Fix self-reporting report.json pattern in test cases by bai-uipath · Pull Request #507 · UiPath/skills

bai-uipath · 2026-04-30T22:28:02Z

Reduced tasks using self-report as primary success signal from 69 to 21 — a net removal of 48 tests that were verifying the agent's claim about what it did rather than what it actually did.

Self-report count

	Count
Tasks using self-report before this PR	69
Tasks fixed in this PR	48
Tasks still using self-report after	21

Still remaining (not fixed in this PR):

Not tackled (8)

gov-aops-policy/deployed_policy_smoke, deployment_discovery_smoke, discover_catalog_smoke, list_policies_smoke, template_bootstrap_smoke (5)
gov-access-policy/get_policy_smoke, list_policies_smoke (2)
maestro-case/registry_discovery (1)

Not tackled because these are policy-analysis tasks where the written output file is the agent's actual work product (structuring a policy recommendation or discovery report). The output file IS the deliverable, not a redundant self-description of what the agent did. Needs separate design work to determine the right verification approach.

Schema-design / partial-report (3)

hitl/quality_01_approval_gate_schema — the written schema_proposal.json is the deliverable; the task is schema design, not a CLI workflow
rpa/template_aware_create — reverted to pre-PR; CI showed score dropped 1.0 → 0.43 when criteria were overhauled
rpa/coded_test_case — reverted to pre-PR; the report.json prompt was keeping the agent on task (score dropped to 0.35 without it)

Motivation

Many tasks asked the agent to write a report.json summary and then read it back as the success criterion. A misbehaving agent passes by writing the right strings regardless of whether the underlying work happened. This PR replaces those checks with criteria that verify state directly — command body regex on actual CLI calls, .flow file content checks, or run_command validation.

What changed

Self-report removed, direct checks substituted (selected highlights)

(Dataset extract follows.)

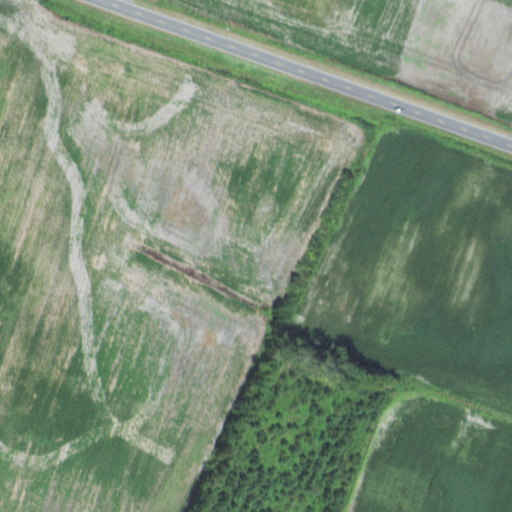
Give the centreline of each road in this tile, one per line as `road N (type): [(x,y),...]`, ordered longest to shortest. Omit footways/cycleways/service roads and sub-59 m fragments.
road 1 (residential): [(334,80),(94,511)]
road 2 (secondary): [(106,0),(511,143)]
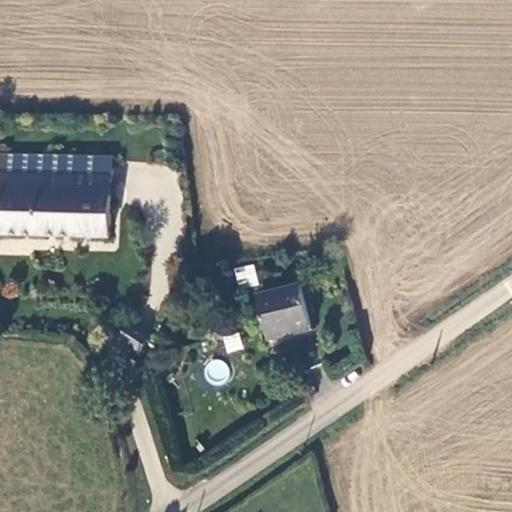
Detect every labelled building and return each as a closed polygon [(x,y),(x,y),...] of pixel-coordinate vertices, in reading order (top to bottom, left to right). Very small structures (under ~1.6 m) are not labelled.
[(96,163),(21,162),(21,180),(0,179),(0,238),(95,240),(96,163)] [(236,286),(256,286),(256,265),(236,266),(236,286)] [(293,285),(245,294),(254,336),(301,326),(293,285)] [(239,332),(222,337),(227,353),(243,348),(239,332)] [(108,342),(121,363),(134,355),(121,334),(108,342)] [(210,380),(229,376),(225,359),(207,363),(210,380)]
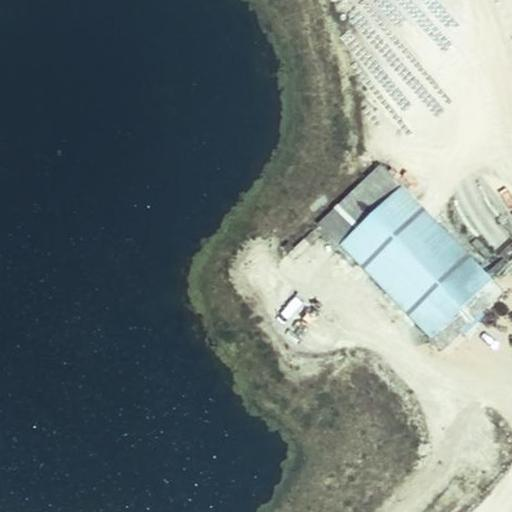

Task	Removed	Replaced with
`hitl/e2e_01_invoice_approval_greenfield`	`report.json` (hitl_node_id, schema, validation_passed)	`file_contains`/`file_matches_regex` on `.flow` + `run_command` validate
`hitl/e2e_03_gdpr_compliance_greenfield`	`report.json` (timeout_configured, validation_passed)	`.flow` file checks + `run_command` validate
`hitl/smoke_07_neg_automated`	`recommendation.json` (hitl_needed: false)	`skill_triggered: no`
`hitl/smoke_08_neg_admin`	`answer.json` (hitl_authoring_needed: false)	`skill_triggered: no`
`hitl/quality_01_approval_gate_schema`	`file_contains` on schema_proposal.json (confirmed: false)	removed (no replacement needed)
`flow/hitl/quality_03_boolean_decision`	`report.json` (decision_condition, validation_passed)	existing `.flow` file checks
`hitl/e2e_07_apptask_brownfield`	`report.json` (inputs_type, validation_passed)	existing `.flow` file checks
`datafabric/smoke_entities`	`report.json` (fieldName key, field_id_source)	`command_executed` body regex (`(?s).fieldName`, `updateFields."id"`)
`datafabric/smoke_records`	`report.json` (filterGroup, pagination_method, Id in updates)	`command_executed` body regex
`tasks/smoke_assignment`	`report.json` (assign_by_email, assign_by_user_id, mutual exclusion)	`command_executed` regex per flag variant
`tasks/smoke_completion`	`report.json` (has_action, action_value=Approve, all_calls_include_type)	`command_executed` body regex
`tasks/smoke_discovery`	`report.json` (task_id_style=numeric, used_type_hint, used_as_admin)	`command_executed` flag-specific regex
`datafabric/smoke_bulk_import`	`json_check` on report.json (csv_includes_system_fields)	`file_check excludes` on `products.csv` directly

Still using self-report (deferred)

hitl/smoke_01–06 — converting to skill_triggered: yes caused all 6 to fail (agent not invoking the skill); reverted pending agent fix.
rpa/template_aware_create, rpa/coded_test_case — reverted after CI showed score regressions (0.43 and 0.35 respectively).
gov-aops-policy/ (5 tasks), gov-access-policy/ (2 tasks), maestro-case/registry_discovery — not tackled in this PR.

README

Added skill_triggered and command_not_executed sections to the criterion reference.
Removed the ~60-line "Anti-patterns to avoid" section.
Updated file_contains and json_check examples to use real artifacts.

Pass rate comparison

Baseline: run 2026-04-28_10-28-40 (pre-PR). Post-PR: run 2026-04-30_16-40-26. Scoped to the 47 tasks where self-report was removed and both runs have results.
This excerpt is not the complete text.